_Exercise requirements_.
Report how many lines in the rows below contain the string "Each". Give only the number.

_Material_.
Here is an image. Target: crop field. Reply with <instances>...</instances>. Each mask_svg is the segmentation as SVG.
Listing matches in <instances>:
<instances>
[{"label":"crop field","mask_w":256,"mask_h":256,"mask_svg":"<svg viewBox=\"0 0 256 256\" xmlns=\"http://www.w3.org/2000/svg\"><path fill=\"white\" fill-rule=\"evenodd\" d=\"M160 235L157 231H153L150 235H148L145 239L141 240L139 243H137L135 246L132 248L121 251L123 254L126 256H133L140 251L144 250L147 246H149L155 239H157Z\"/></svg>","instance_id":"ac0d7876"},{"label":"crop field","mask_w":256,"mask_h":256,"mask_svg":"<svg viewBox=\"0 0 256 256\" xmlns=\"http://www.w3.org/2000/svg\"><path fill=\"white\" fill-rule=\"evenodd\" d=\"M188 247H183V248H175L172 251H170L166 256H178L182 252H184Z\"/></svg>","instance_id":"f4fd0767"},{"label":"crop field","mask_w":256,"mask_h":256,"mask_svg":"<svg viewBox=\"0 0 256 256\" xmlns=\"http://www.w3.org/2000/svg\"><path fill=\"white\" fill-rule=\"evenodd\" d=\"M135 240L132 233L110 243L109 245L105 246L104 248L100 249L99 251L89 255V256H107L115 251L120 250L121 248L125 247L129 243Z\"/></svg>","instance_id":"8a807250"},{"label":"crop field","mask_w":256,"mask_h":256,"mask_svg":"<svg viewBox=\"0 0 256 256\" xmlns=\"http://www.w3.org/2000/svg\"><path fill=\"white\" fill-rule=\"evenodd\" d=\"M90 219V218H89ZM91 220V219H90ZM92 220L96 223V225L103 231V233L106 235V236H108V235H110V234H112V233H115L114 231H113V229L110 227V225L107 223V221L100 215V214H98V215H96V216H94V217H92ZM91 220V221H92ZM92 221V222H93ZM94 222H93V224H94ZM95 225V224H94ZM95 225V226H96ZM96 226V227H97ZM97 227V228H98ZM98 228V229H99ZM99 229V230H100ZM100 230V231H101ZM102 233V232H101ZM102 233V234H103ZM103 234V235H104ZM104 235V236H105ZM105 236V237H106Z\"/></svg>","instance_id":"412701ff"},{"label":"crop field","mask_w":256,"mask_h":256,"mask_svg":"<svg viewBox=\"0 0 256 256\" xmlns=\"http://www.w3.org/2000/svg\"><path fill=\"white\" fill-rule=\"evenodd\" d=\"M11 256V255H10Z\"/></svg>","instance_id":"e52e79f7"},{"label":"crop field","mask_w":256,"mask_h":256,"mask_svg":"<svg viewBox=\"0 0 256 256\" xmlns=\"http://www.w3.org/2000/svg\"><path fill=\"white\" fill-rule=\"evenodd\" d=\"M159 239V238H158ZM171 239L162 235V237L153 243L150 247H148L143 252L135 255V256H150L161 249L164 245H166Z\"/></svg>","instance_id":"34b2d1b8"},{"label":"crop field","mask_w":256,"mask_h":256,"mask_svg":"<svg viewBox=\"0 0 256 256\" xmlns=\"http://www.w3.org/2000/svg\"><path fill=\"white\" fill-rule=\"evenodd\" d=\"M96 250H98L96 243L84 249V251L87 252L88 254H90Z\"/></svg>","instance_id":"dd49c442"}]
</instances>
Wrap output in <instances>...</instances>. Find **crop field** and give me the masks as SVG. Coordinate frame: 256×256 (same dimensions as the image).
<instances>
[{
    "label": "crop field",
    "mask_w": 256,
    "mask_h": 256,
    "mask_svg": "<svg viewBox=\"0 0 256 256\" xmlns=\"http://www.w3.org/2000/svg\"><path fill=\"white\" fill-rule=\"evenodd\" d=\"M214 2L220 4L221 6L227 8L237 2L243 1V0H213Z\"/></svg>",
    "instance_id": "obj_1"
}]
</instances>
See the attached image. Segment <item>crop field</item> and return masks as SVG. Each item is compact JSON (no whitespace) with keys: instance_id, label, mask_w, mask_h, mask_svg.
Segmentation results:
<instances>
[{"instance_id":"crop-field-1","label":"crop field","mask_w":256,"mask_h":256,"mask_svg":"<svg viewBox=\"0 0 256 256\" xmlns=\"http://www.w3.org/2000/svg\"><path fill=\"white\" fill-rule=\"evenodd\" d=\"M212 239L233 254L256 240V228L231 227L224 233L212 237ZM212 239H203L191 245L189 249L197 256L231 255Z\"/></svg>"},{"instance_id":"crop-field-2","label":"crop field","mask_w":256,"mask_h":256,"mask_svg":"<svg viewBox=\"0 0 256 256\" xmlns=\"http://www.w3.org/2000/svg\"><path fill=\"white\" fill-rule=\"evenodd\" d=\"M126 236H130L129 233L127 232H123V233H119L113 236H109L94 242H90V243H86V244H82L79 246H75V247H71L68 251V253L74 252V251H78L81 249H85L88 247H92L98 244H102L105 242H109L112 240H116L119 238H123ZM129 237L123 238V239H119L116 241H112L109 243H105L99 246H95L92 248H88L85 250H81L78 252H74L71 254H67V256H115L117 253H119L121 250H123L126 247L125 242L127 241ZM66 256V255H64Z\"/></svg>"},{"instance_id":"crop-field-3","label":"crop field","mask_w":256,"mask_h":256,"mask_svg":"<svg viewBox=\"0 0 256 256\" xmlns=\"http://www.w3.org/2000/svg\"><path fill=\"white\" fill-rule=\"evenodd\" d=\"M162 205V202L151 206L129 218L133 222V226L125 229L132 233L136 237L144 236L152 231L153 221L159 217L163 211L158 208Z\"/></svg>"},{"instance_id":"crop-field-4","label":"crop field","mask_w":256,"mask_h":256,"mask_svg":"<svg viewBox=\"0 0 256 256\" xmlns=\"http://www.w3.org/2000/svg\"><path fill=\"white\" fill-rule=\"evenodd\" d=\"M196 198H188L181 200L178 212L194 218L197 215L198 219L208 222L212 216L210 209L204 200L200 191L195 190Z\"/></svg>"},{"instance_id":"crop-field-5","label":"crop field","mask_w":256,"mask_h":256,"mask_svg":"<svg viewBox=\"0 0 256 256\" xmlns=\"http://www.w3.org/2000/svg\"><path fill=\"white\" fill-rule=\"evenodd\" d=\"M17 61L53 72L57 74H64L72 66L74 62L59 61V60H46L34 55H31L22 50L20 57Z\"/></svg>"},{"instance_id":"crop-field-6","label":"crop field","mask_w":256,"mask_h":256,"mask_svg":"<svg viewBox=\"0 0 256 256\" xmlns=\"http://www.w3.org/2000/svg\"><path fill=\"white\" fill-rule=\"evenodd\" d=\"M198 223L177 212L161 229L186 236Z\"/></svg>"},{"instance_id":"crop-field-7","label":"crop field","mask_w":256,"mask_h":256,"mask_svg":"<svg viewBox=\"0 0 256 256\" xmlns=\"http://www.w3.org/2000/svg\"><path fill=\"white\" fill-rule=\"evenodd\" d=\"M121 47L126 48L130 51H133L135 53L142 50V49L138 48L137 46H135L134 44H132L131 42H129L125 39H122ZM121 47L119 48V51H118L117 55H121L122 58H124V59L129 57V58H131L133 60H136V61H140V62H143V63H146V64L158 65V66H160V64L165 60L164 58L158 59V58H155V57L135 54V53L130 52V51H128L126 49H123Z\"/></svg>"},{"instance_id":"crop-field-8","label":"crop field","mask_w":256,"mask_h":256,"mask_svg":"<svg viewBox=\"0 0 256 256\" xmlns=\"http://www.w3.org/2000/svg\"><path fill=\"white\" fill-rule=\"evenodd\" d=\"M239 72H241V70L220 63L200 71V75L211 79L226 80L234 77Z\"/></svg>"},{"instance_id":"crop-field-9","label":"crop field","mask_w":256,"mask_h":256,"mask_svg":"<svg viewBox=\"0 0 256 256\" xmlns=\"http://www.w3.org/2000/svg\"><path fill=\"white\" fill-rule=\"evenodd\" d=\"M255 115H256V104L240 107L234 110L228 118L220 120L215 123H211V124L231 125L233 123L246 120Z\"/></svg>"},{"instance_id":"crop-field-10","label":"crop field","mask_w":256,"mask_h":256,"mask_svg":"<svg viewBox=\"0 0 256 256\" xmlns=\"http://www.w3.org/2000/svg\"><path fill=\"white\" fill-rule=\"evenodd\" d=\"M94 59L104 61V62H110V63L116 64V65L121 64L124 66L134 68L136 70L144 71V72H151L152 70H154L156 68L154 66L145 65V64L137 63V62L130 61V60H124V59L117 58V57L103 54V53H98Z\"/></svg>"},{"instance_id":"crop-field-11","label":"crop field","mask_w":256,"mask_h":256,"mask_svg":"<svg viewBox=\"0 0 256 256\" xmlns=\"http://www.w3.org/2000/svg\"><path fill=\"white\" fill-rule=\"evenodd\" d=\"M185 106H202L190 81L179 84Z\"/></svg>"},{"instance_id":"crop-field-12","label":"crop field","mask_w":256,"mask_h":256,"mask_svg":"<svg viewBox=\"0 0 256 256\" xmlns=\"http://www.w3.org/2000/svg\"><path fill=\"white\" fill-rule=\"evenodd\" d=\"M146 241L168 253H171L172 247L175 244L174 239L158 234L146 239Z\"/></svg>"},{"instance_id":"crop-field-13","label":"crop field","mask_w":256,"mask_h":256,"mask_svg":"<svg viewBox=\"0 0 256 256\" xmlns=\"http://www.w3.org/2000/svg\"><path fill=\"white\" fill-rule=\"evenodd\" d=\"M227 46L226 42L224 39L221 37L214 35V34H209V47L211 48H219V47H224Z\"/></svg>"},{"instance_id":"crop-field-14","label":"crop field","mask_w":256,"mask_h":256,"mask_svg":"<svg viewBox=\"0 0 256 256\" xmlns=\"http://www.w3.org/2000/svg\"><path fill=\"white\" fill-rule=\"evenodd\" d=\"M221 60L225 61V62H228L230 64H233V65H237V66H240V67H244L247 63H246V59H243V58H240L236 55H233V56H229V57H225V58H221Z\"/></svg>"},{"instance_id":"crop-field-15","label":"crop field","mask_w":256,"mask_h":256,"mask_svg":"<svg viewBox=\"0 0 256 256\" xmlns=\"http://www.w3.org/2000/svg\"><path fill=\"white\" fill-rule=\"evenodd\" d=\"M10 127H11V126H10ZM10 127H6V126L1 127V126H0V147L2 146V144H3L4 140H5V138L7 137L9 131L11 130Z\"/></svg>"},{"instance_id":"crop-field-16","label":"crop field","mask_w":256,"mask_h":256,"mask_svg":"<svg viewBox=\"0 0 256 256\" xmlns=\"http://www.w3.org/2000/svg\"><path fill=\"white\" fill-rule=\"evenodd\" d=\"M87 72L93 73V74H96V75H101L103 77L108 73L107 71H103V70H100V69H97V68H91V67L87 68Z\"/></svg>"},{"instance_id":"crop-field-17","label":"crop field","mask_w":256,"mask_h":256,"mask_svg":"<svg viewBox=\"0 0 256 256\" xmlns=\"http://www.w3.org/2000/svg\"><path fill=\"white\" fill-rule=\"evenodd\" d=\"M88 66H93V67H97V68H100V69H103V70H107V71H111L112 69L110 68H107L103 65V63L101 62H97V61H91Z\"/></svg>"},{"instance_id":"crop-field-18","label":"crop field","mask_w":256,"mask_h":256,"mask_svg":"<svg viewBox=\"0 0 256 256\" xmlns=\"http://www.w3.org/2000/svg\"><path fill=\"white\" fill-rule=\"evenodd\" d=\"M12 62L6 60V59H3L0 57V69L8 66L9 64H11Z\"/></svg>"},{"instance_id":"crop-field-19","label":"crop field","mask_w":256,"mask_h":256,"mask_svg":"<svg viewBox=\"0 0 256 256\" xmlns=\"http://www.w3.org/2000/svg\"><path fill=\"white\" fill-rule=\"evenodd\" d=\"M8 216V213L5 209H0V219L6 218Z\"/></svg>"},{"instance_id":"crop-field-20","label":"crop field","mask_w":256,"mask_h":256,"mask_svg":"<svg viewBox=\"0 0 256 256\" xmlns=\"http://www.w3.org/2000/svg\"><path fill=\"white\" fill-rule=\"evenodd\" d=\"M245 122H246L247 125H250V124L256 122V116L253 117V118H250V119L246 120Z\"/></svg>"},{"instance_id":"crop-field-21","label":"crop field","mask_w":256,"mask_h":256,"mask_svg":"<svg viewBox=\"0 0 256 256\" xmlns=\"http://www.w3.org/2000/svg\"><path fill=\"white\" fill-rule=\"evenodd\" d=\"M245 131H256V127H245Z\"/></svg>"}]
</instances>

_Exercise solution_.
2